Se il successo nella prima partita di Coppa di Lega D arriva accompagnato da qualche allerta, la 10^ giornata di campionato fa scattare il bollettino rosso. Preparazione delle partite e giri allenamento che dire scadenti è dir poco. Questa è una stagione affrontata all'impronta. Non seguo l'andamento della Serie, non accorpo statistiche, non faccio proiezioni di gestione squadra. Beh anche questo approccio può essere definito un progetto squadra, volendo.

PAN CHRONICLE
2.02 È già tanta roba una partita alla volta.
---
Lasciar spazio ai giovani, è l'imperativo stagionale che accompagnerà gli arcadiani nell'arco di due stagioni. Subito dopo la prima di Coppa, il preparatore atletico KIEFT promuoveva un nuovo giovane dalla cantera per il reparto di centrocampo, mentre il direttore sportivo BENNIE metteva sul mercato il cartellino del CC 35enne YOUNG ad un'offerta che diceva a chiare lettere "acquistatelo": missione compiuta.
---

COPPA DI LEGA D
> FABIAN ADLER: È andata di lusso e siamo arrivati al secondo turno, là dove ci eravamo fermati la scorsa stagione per aver dimenticato il sabato di coppa.
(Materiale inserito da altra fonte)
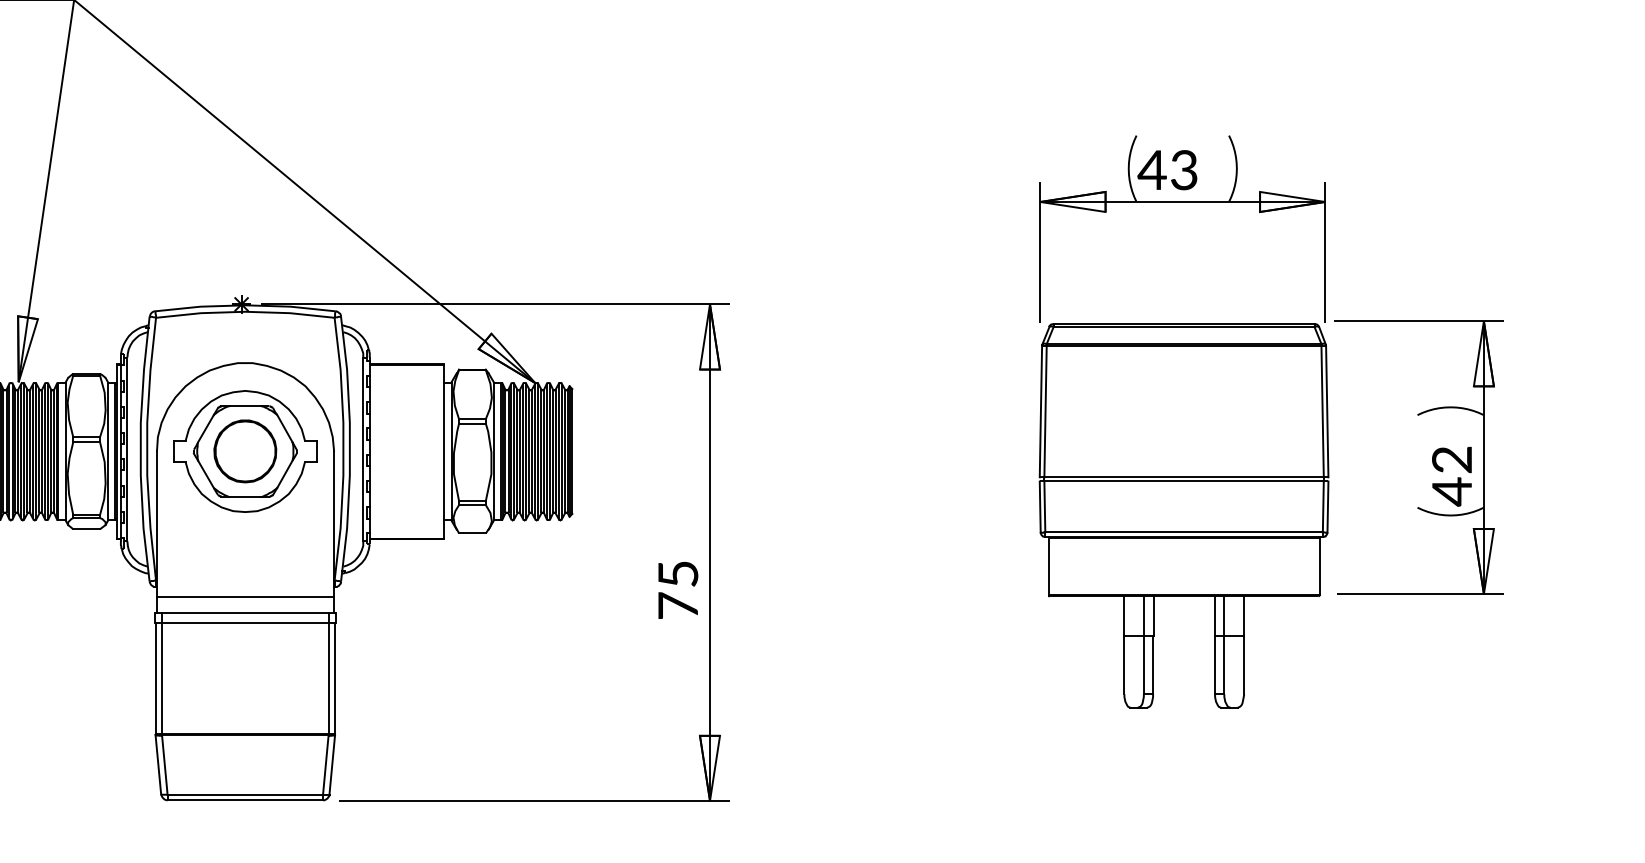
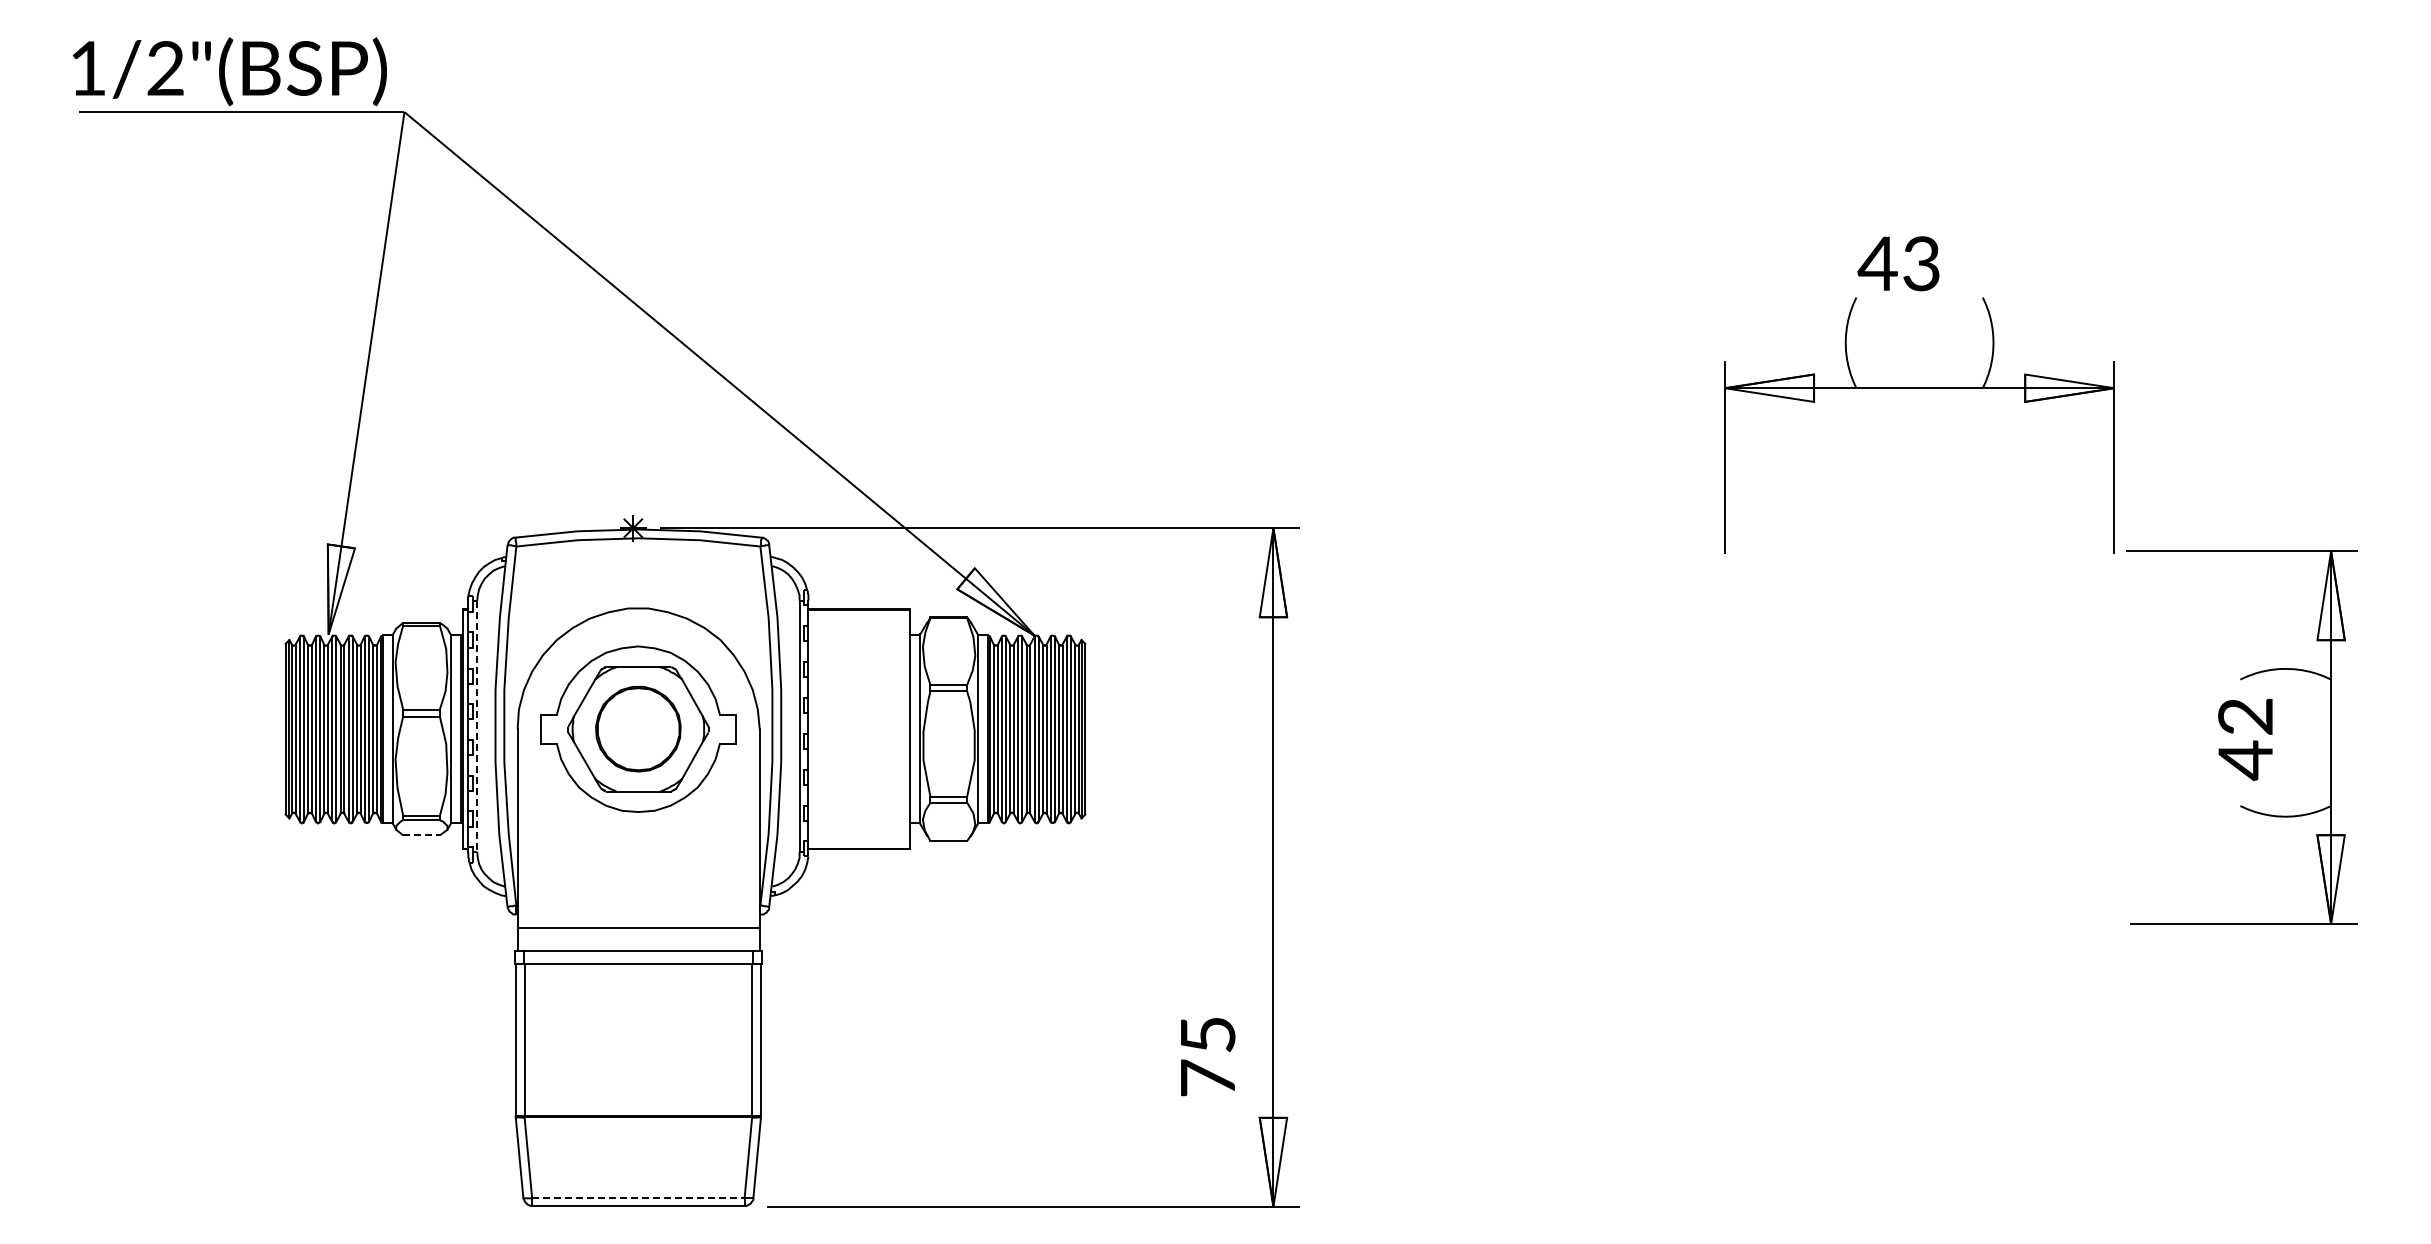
text: (1167, 169) -> (1898, 263), moved
line: (127, 449) -> (477, 726), solid -> dashed
text: (1451, 476) -> (2245, 739), moved
part: (1184, 516) -> (1921, 817), removed
line: (87, 529) -> (422, 835), solid -> dashed
text: (678, 590) -> (1208, 1057), moved
line: (245, 794) -> (638, 1198), solid -> dashed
Buona la prima, come la scorsa stagione ma la vittoria di coppa arriva solo perché RND MCK (Serie D Sud America) ha scelto di preservare la condizione di alcuni di suoi. Il mea culpa di mister ADLER è tutto dedicato all'aver complicato il prepartita cercando di parare un possibile terzo incomodo tra i due moduli avversari candidabili, 5-4-1 e 5-3-2. Il risultato è stato quello di esporre il fianco al 5-3-2.

CAMPIONATO
> ALPHONSE BENNIE: stiamo e restiamo alla finestra, visti sti imperativi stagionali che ci chiamano ad agire all'impronta, stile piazzisti sul mercato.
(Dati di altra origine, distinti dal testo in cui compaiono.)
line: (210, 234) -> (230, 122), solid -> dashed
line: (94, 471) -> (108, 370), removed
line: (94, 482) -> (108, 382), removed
Ancora non c'è stato modo di organizzare turnate coerenti per gli under 28, figuriamoci per gli under 23. Lo dichiarava ADLER alla vigilia della 10^ giornata. Il neo promosso KAI HORN può confermare il discorso delle turnate: chiamato in prima squadra subito dopo la partita di coppa, ieri si è trovato in tribuna per una dimenticanza. Già non è tutto sto bel vedere di SKILL, se poi il mister si dimentica chi allenare e chi no...

CANTERANDO
> WINSTON KIEFT: siamo nel continente africano, se non fosse che la cantera sforna come fosse in Nord Europa.
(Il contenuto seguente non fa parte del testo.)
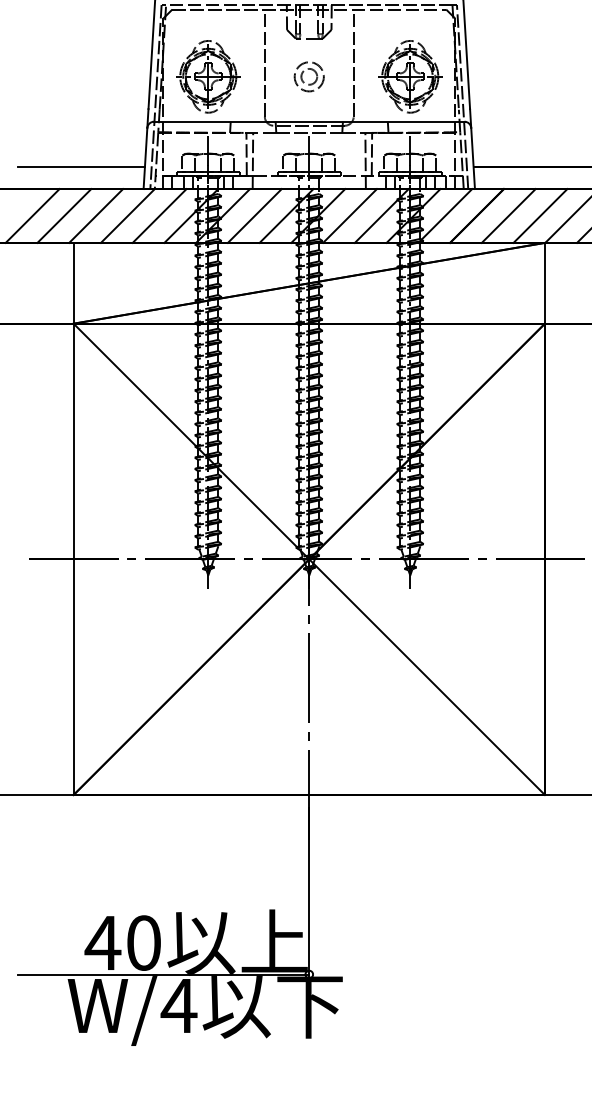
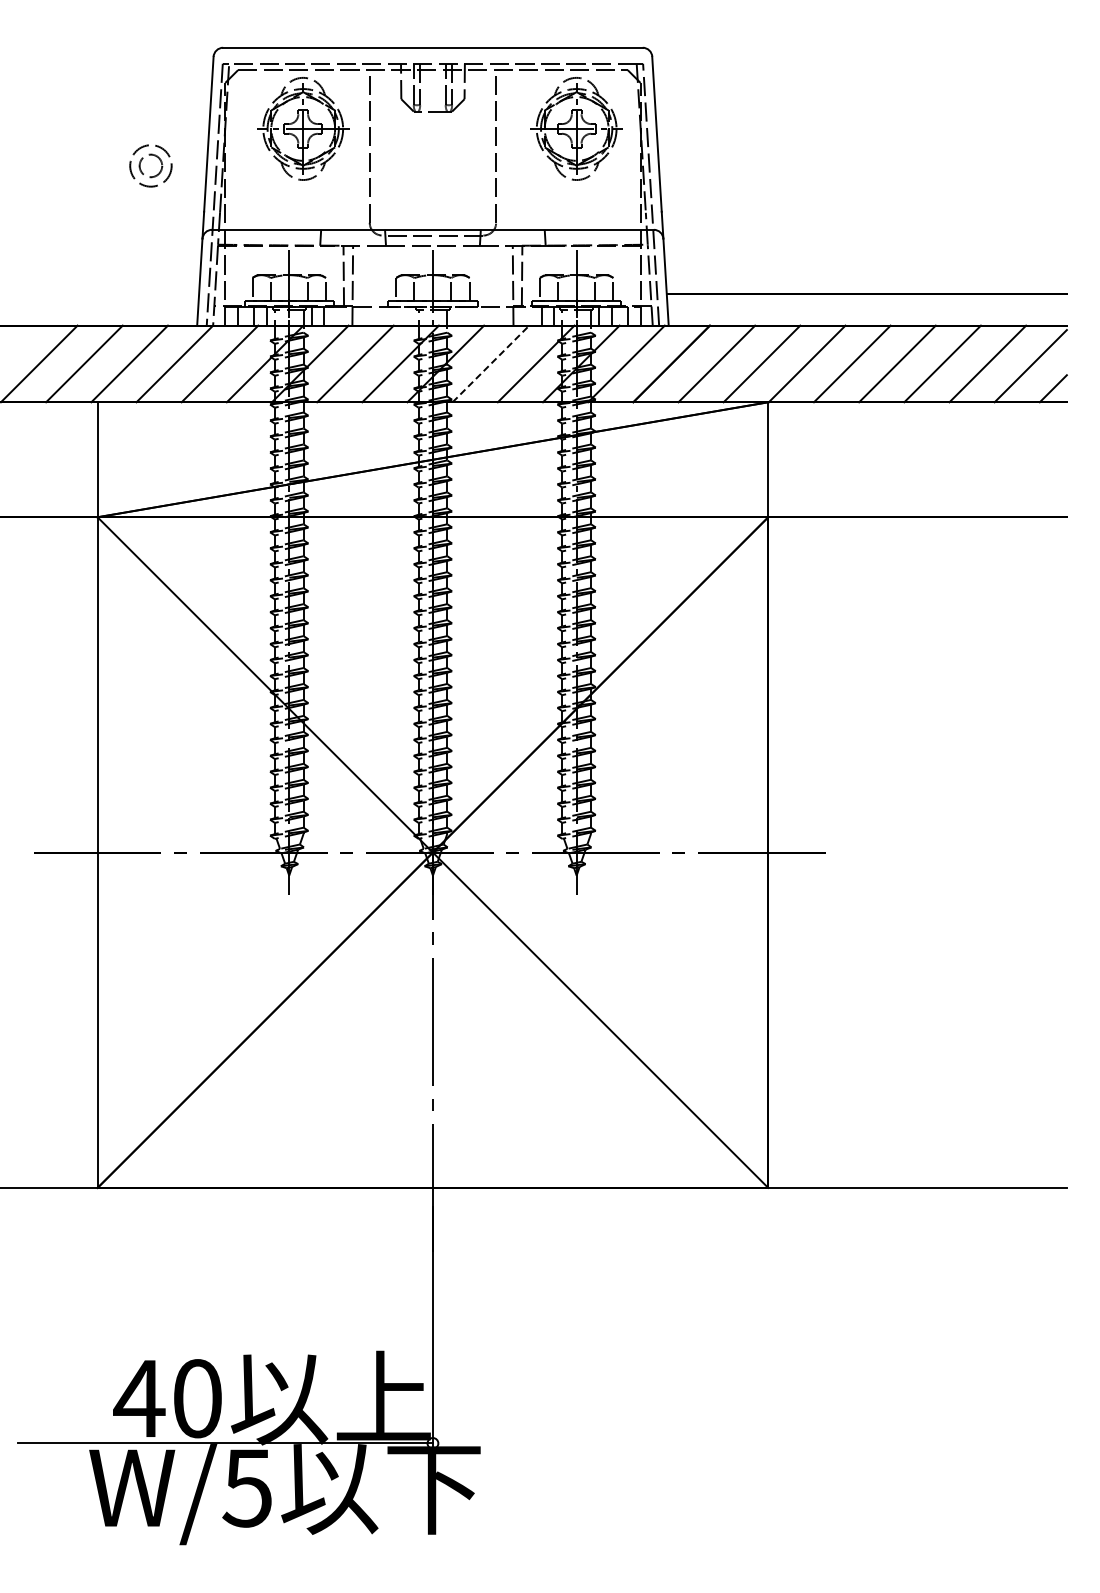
part: (303, 73) -> (142, 160), moved
part: (208, 76) -> (303, 128), moved
part: (410, 76) -> (576, 128), moved
line: (81, 166) -> (108, 293), removed
line: (350, 215) -> (491, 363), solid -> dashed
text: (178, 1006) -> (247, 1488), W/4 -> W/5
Ok, vada per la promozione di un norvegese ma il nuovo candidato da skillare per la prima squadra, ruolo attaccante, è ancora un norvegese! - aggiunge KIEFT - Vabbe, ma il primo non-talentino promosso in prima squadra non lo era, vero... era irlandese. Gran salto, dall'isola britannica alle terre scandinave. Meno male che non c'è l'Artide come continente.